We concluded November with a masterclass from Uri to recap what he’d previously taught us about creative strategy.

As a concept, it might not be rocket science to a lot of people, but when you are a Creative, thinking strategically doesn’t always come naturally – we always want to get to generating the ideas as soon as we can! After all, that’s the fun part.

However, as Uri rightly says, ‘you have to do the work, before the work’. You might come up with some great ideas, but without some strategic thinking to guide your creative process, you can end up way off of the brief, or worse, with something cliche and obvious.

So, how do we go about strategic thinking as a Creative? Here’s a summary of Uri’s class:

Always start your strategic research with questions. Without being inquisitive, you’re unlikely to get past surface-level thinking. Before even beginning to formulate strategy, you need to understand some fundamental things about the client. The King’s Planning loop helps direct questioning and guide towards relevant territory. The loop consists of the following questions;

  • Where are they currently?
  • Why are they there?
  • Where could they be?
  • How could they get there?
  • Are they getting there?

The heart of strategy lies in the fourth question – HOW – but the ‘there’ doesn’t come unless you answer the first three questions to begin with.

By being inquisitive in this way, the goal is to seek out territory where the interesting ideas are. 

However, it is not a linear process like a lot of people think; explore → plan → create. It is a never-ending cycle of testing and revising. In the real world, the path of creating a strategy is actually another loop: explore → plan → create → test → learn – then back to exploring to repeat the cycle again. This process helps to refine and distil ideas down to their purest form – and this is where the gold is.

So, we do the research, and find something interesting around which to formulate a strategy. How do we know whether that strategy is actually any good?

This is the point at which you need to put your black hat on, and think about whether your strategy fits the ‘win conditions of marketing’, being;

  • Does your idea have integrity? If it doesn’t have integrity, people won’t believe it
  • Is it relevant? If it’s not relevant, people won’t relate to it
  • Is it different? If it’s not different, you won’t stand out from your competitors

Unless your strategy ticks all three of these boxes, it will all fall apart when it comes to the next part; coming up with a creative idea.

In doing this, you must consider whether it meets its own ‘win conditions’;

  • Truth
  • Recognition
  • Surprise

Ticking all three of these creates a relevant abruption – this is where you want your idea to be. Something that stands out from the crowd, is relatable, but also has a bit of a twist – a bit of something ‘unexpected’, or for the viewer to ‘work out’ so that they feel engaged by the communication.

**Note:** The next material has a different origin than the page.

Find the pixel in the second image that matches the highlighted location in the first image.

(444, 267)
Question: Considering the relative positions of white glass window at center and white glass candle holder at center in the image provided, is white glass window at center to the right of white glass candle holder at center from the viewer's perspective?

Overall, the purpose of creative strategy is to inspire great work;

  • It points you in the right direction
  • It guides you to where the biggest treasure troves are buried

Whilst you can just generate ideas, a strategy helps you identify when you are in the right area. You then need to roam around that space, and try different things – a lot of treasure chests have traps, so you need to keep going until you find the gold.